In that archetypal world every form of soul is near to the image [the thing in the world of copy] to which its individual constitution inclines it; there is therefore no need of a sender or leader acting at the right moment to bring it at the right moment whether into body or into a definitely appropriate body: of its own motion it descends at the precisely true time and enters where it must. To every Soul its own hour; when that strikes it descends and enters the body suitable to it as at the cry of a herald; thus all is set stirring and advancing as by a magician’s power or by some mighty traction; it is much as, in any living thing, the soul itself effects the fulfillment of the natural career, stirring and bringing forth, in due season, every element — beard, horn, and all the successive stages of tendency and of output — or, as it leads a tree through its normal course within set periods.

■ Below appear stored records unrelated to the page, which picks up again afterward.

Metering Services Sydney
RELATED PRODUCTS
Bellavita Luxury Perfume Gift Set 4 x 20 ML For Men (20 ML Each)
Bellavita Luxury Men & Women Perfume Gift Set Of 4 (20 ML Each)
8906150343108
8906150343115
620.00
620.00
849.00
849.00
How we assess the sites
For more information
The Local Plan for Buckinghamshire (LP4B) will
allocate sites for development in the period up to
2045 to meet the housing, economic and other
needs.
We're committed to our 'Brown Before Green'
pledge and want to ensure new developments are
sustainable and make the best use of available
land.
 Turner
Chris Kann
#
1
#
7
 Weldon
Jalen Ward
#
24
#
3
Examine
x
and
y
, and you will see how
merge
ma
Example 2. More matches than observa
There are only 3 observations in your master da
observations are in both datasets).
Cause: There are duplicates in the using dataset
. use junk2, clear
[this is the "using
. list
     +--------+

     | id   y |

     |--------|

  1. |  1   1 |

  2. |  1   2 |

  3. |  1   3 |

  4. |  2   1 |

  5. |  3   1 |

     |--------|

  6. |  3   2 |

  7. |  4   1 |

The Souls go forth neither under compulsion nor of freewill; or, at least, freedom, here, is not to be regarded as action upon preference; it is more like such a leap of the nature as moves men to the instinctive desire of sexual union, or, in the case of some, to fine conduct; the motive lies elsewhere than in the reason: like is destined unfailingly to like, and each moves hither or thither at its fixed moment.

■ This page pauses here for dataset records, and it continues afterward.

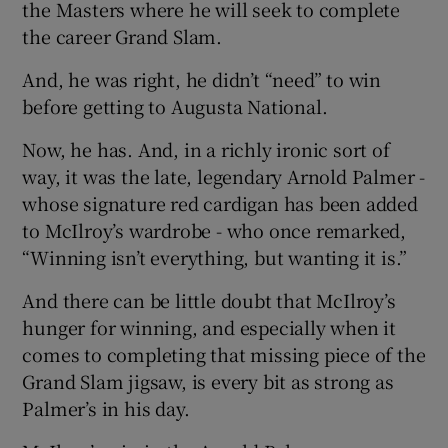
the Masters where he will seek to complete
the career Grand Slam.
And, he was right, he didn’t “need” to win
before getting to Augusta National.
 window
Now, he has. And, in a richly ironic sort of
way, it was the late, legendary Arnold Palmer -
Show Sponsored sub sections
whose signature red cardigan has been added
to McIlroy’s wardrobe - who once remarked,
“Winning isn’t everything, but wanting it is.”
And there can be little doubt that McIlroy’s
hunger for winning, and especially when it
comes to completing that missing piece of the
Grand Slam jigsaw, is every bit as strong as
Palmer’s in his day.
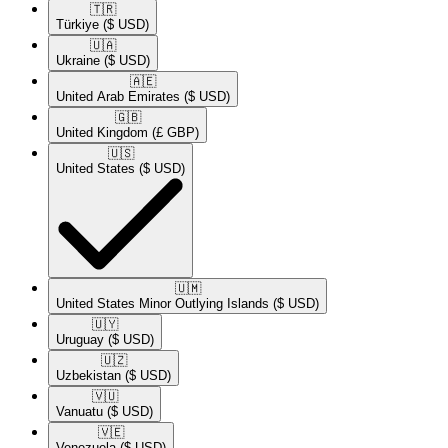
🇹🇷​
Türkiye
($ USD)
🇺🇦​
Ukraine
($ USD)
🇦🇪​
United Arab Emirates
($ USD)
🇬🇧​
United Kingdom
(£ GBP)
🇺🇸​
United States
($ USD)
🇺🇲​
United States Minor Outlying Islands
($ USD)
🇺🇾​
Uruguay
($ USD)
🇺🇿​
Uzbekistan
($ USD)
🇻🇺​
Vanuatu
($ USD)
🇻🇪​
Venezuela
($ USD)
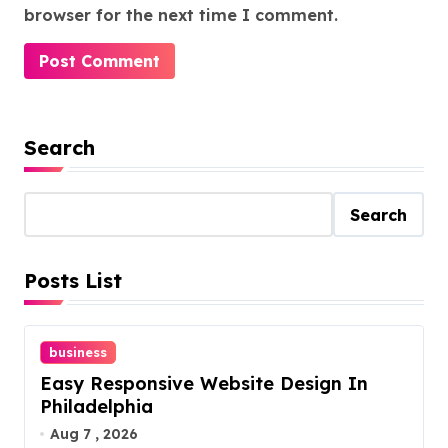
browser for the next time I comment.
Search
Search
Posts List
business
Easy Responsive Website Design In
Philadelphia
Aug 7 , 2026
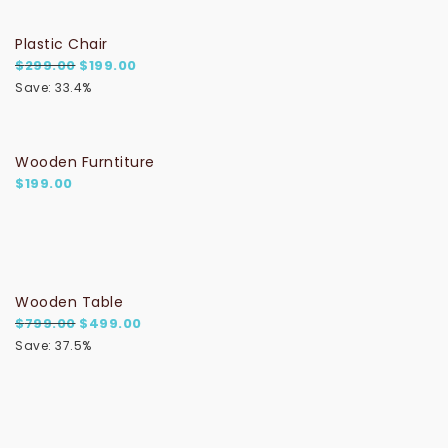
Plastic Chair
Original price was: $299.00.
Current price is: $199.00.
$
299.00
$
199.00
Save: 33.4%
Wooden Furntiture
$
199.00
Wooden Table
Original price was: $799.00.
Current price is: $499.00.
$
799.00
$
499.00
Save: 37.5%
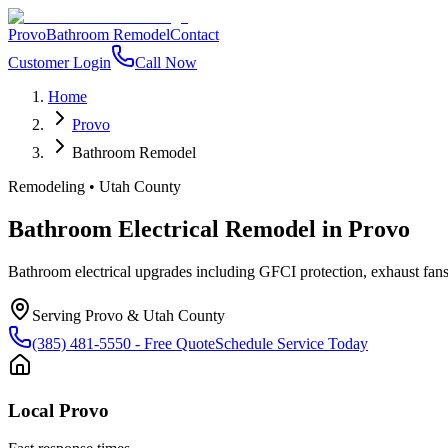
Provo
Bathroom Remodel
Contact
Customer Login
Call Now
Home
Provo
Bathroom Remodel
Remodeling
•
Utah County
Bathroom Electrical Remodel
in
Provo
Bathroom electrical upgrades including GFCI protection, exhaust fans, 
Serving
Provo
&
Utah County
(385) 481-5550
- Free Quote
Schedule Service Today
Local
Provo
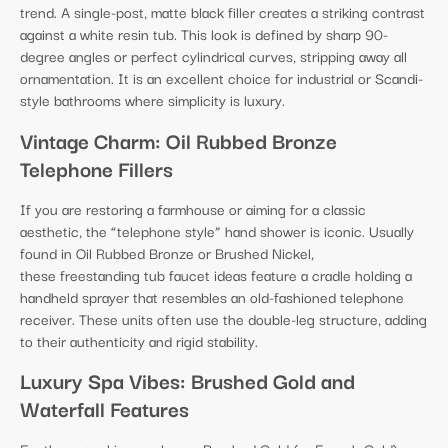
trend. A single-post, matte black filler creates a striking contrast
against a white resin tub. This look is defined by sharp 90-
degree angles or perfect cylindrical curves, stripping away all
ornamentation. It is an excellent choice for industrial or Scandi-
style bathrooms where simplicity is luxury.
Vintage Charm: Oil Rubbed Bronze
Telephone Fillers
If you are restoring a farmhouse or aiming for a classic
aesthetic, the “telephone style” hand shower is iconic. Usually
found in Oil Rubbed Bronze or Brushed Nickel,
these freestanding tub faucet ideas feature a cradle holding a
handheld sprayer that resembles an old-fashioned telephone
receiver. These units often use the double-leg structure, adding
to their authenticity and rigid stability.
Luxury Spa Vibes: Brushed Gold and
Waterfall Features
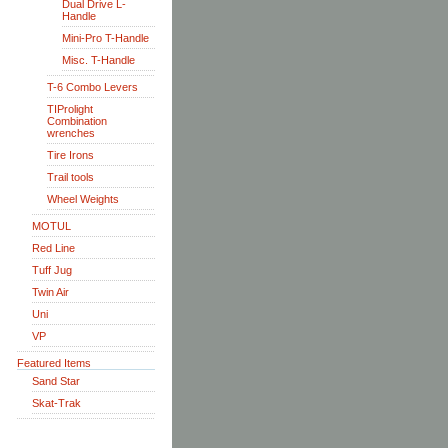
Dual Drive L-
Handle
Mini-Pro T-Handle
Misc. T-Handle
T-6 Combo Levers
TIProlight
Combination
wrenches
Tire Irons
Trail tools
Wheel Weights
MOTUL
Red Line
Tuff Jug
Twin Air
Uni
VP
Featured Items
Sand Star
Skat-Trak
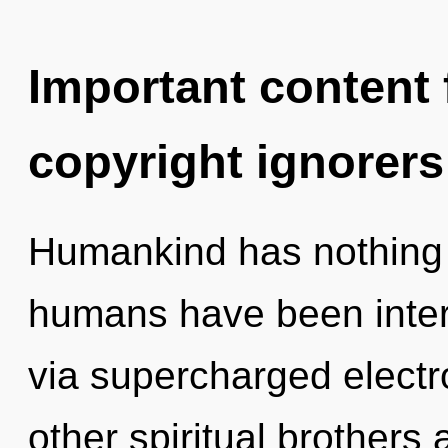
Important content f
copyright ignorers
Humankind has nothing t
humans have been intera
via supercharged electr
other spiritual brothers 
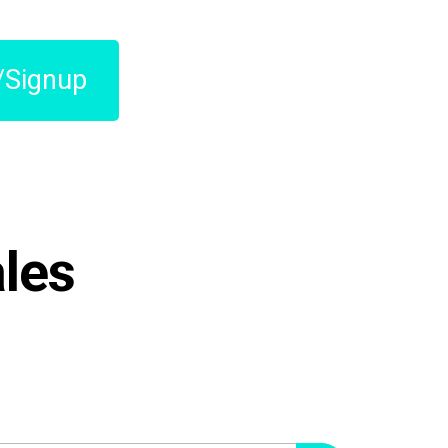
/Signup
les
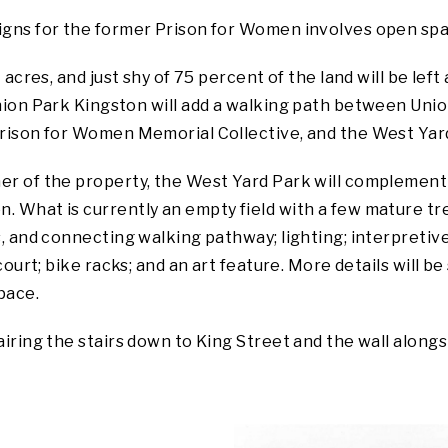
gns for the former Prison for Women involves open space –
 acres, and just shy of 75 percent of the land will be left
ion Park Kingston will add a walking path between Union
Prison for Women Memorial Collective, and the West Yar
er of the property, the West Yard Park will complement 
 What is currently an empty field with a few mature tre
s, and connecting walking pathway; lighting; interpretiv
court; bike racks; and an art feature. More details will b
pace.
airing the stairs down to King Street and the wall along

Even the Intellectual-Principle, which is before all the kosmos, has, it also, its destiny, that of abiding intact above, and of giving downwards: what it sends down is the particular whose existence is implied in the law of the universal; for the universal broods closely over the particular; it is not from without that the law derives the power by which it is executed; on the contrary the law is given in the entities upon whom it falls; these bear it about with them. Let but the moment arrive, and what it decrees will be brought to act by those beings in whom it resides; they fulfil it because they contain it; it prevails because it is within them; it becomes like a heavy burden, and sets up in them a painful longing to enter the realm to which they are bidden from within.